First, I watched the video for All-American. At first I was confused by all the contradictions in the poem before I realized that it was supposed to be contradictory as to give voice to all the different people who are American. While I definitely enjoyed the actual poem and the reading, I did not find the video content to be particularly relevant or expository to the poem itself. To me, it just seemed like a bunch of random “artsy” shots that were trying too hard. However, there was one particular scene I thought actually fit with the poem: the woman who had kaleidoscope-like colors projected over her face. To me, that actually made sense because it pointed to the diversity and vibrancy in the variety of Americans. I did enjoy the reading of the poem, which was done by someone with a non-American accent. I felt like it was a purposeful juxtaposition that sort of challenged what and who we consider American.

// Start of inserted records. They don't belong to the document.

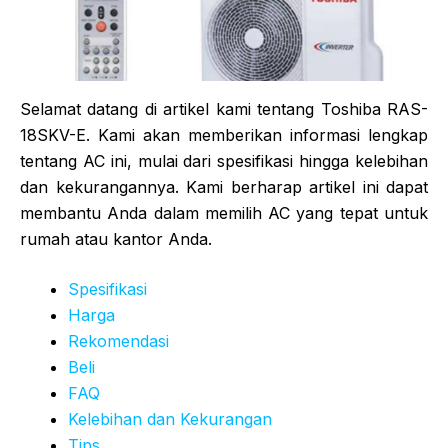
Selamat datang di artikel kami tentang Toshiba RAS-
18SKV-E. Kami akan memberikan informasi lengkap
tentang AC ini, mulai dari spesifikasi hingga kelebihan
dan kekurangannya. Kami berharap artikel ini dapat
membantu Anda dalam memilih AC yang tepat untuk
rumah atau kantor Anda.
Spesifikasi
Harga
Rekomendasi
Beli
FAQ
Kelebihan dan Kekurangan
Tips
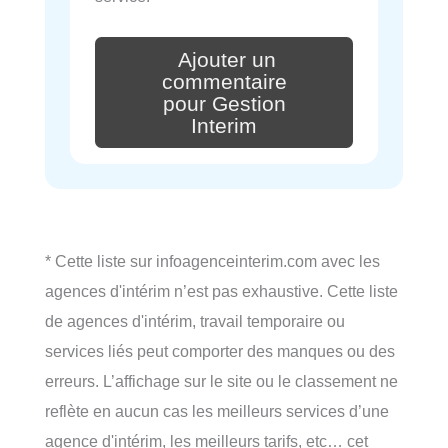
Ajouter un
commentaire
pour Gestion
Interim
* Cette liste sur infoagenceinterim.com avec les
agences d'intérim n’est pas exhaustive. Cette liste
de agences d'intérim, travail temporaire ou
services liés peut comporter des manques ou des
erreurs. L’affichage sur le site ou le classement ne
reflète en aucun cas les meilleurs services d’une
agence d'intérim, les meilleurs tarifs, etc… cet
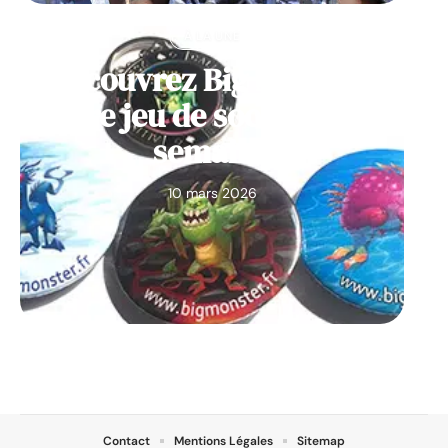
À LA UNE
Découvrez Big Monster,
notre jeu de société de la
semaine
10 mars 2026
Contact
Mentions Légales
Sitemap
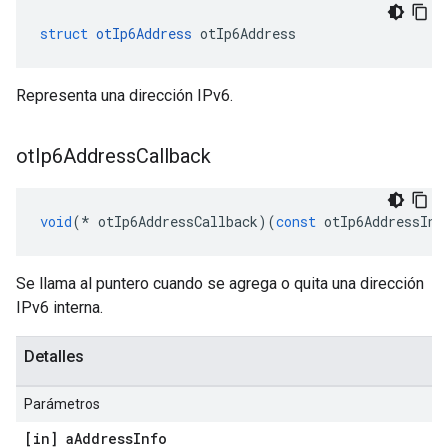
struct
otIp6Address
 otIp6Address
Representa una dirección IPv6.
ot
Ip6Address
Callback
void
(*
 otIp6AddressCallback
)(
const
 otIp6AddressInf
Se llama al puntero cuando se agrega o quita una dirección
IPv6 interna.
Detalles
Parámetros
[in] a
Address
Info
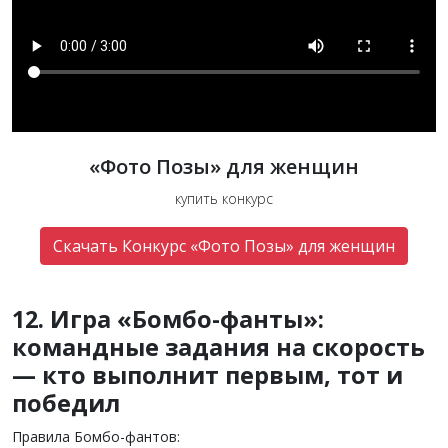
«Фото Позы» для женщин
купить конкурс
Скачать Конкурс «Фото Позы» для женщин
12. Игра «Бомбо-фанты»:
командные задания на скорость
— кто выполнит первым, тот и
победил
Правила Бомбо-фантов:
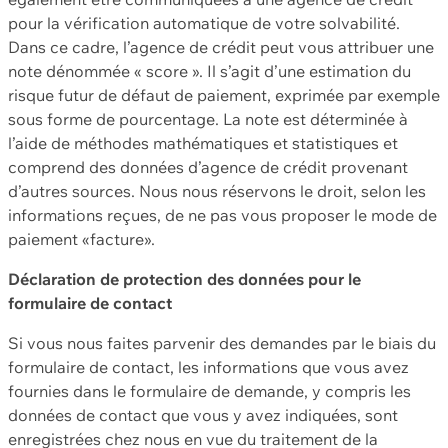
pour la vérification automatique de votre solvabilité.
Dans ce cadre, l’agence de crédit peut vous attribuer une
note dénommée « score ». Il s’agit d’une estimation du
risque futur de défaut de paiement, exprimée par exemple
sous forme de pourcentage. La note est déterminée à
l’aide de méthodes mathématiques et statistiques et
comprend des données d’agence de crédit provenant
d’autres sources. Nous nous réservons le droit, selon les
informations reçues, de ne pas vous proposer le mode de
paiement «facture».
Déclaration de protection des données pour le
formulaire de contact
Si vous nous faites parvenir des demandes par le biais du
formulaire de contact, les informations que vous avez
fournies dans le formulaire de demande, y compris les
données de contact que vous y avez indiquées, sont
enregistrées chez nous en vue du traitement de la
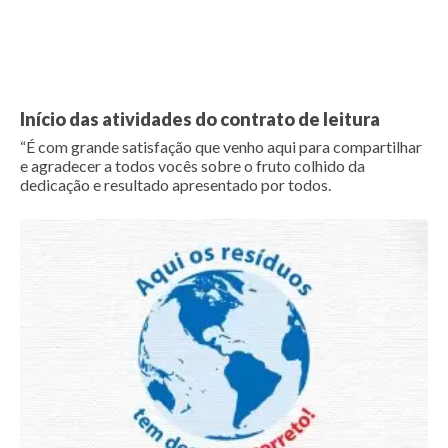
Início das atividades do contrato de leitura
“É com grande satisfação que venho aqui para compartilhar
e agradecer a todos vocês sobre o fruto colhido da
dedicação e resultado apresentado por todos.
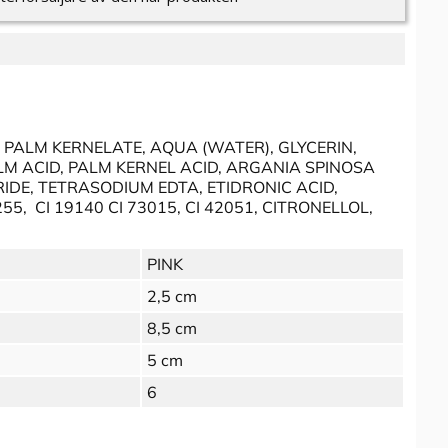
PALM KERNELATE, AQUA (WATER), GLYCERIN,
M ACID, PALM KERNEL ACID, ARGANIA SPINOSA
IDE, TETRASODIUM EDTA, ETIDRONIC ACID,
5, CI 19140 CI 73015, CI 42051, CITRONELLOL,
PINK
2,5 cm
8,5 cm
5 cm
6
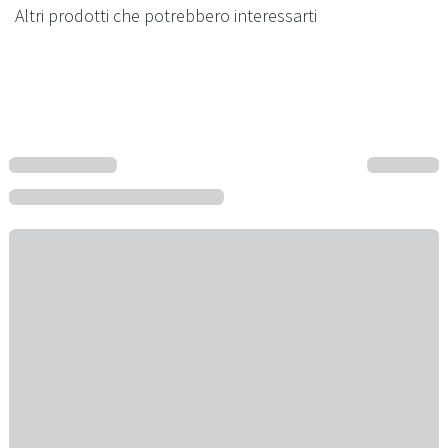
Altri prodotti che potrebbero interessarti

Next, I watched the video for The Painter, which followed a painter who attempted to give up his life of painting and struggled to escape from the constant inspiration that surrounded him. I thought it was a beautiful poem that showed that an artist cannot escape from their art because they are inspired by literally every sight, sound, smell, taste, etc. I think the visuals in the video were excellent in further communicating this idea by showing everything as multi-colored and vibrant – even the falling snow and the trackmarks in the fallen snow. This imagery really showed that the painter was surrounded by his art even when it came to things that are usually mundane or colorless.

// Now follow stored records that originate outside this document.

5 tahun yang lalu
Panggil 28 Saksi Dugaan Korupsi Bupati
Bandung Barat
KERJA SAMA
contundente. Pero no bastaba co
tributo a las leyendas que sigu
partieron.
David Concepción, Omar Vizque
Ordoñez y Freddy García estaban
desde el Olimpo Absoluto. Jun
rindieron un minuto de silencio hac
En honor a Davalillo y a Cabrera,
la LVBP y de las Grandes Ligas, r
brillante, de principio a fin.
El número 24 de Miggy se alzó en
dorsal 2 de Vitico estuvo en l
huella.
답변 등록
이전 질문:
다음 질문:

Last, I watched The Mysterious Arrival of an Unusual Letter. I thought the poem was entertaining, if a bit eery for its ending and its failure to explain the letter left for the speaker. Still, I was even more interested by the video, which is described on Motionpoems as not “tak[ing]many interpretive liberties with this poem.” The animations simply animated the words and events of the poem by showing the man coming back home from work and finding the letter on his table. However, I saw that this precise interpretation continued even past the conclusion of the poem’s reading – by continuing the eeriness of “nothing”. Once the poem ended, it was followed by credits and then about 2 minutes and 15 seconds of a black screen. Just as the poem introduced a story but never gave resolution, and just as the letter had an introduction but never was concluded, so the video presents a poem followed by nothing, offering no further elaboration of explanation. This definitely extends the creepy feeling and the questioning attitude we’re left with in the poem. I thought it was a great visual supplement to the poem.

In school, I only ever read written poetry; perhaps a few over the years came with some kind of illustration to supplement it, but spoken and video poetry were not introduced at all. I think this idea of visual poetry is a great medium that could be used to supplement and expand upon written poetry. However, I still think video poetry can be considered a poem of its own merit if the poem is written solely to be communicated through video. That’s what I think is great about video poetry — it can communicate poetry either as a supplementary medium or as a primary medium.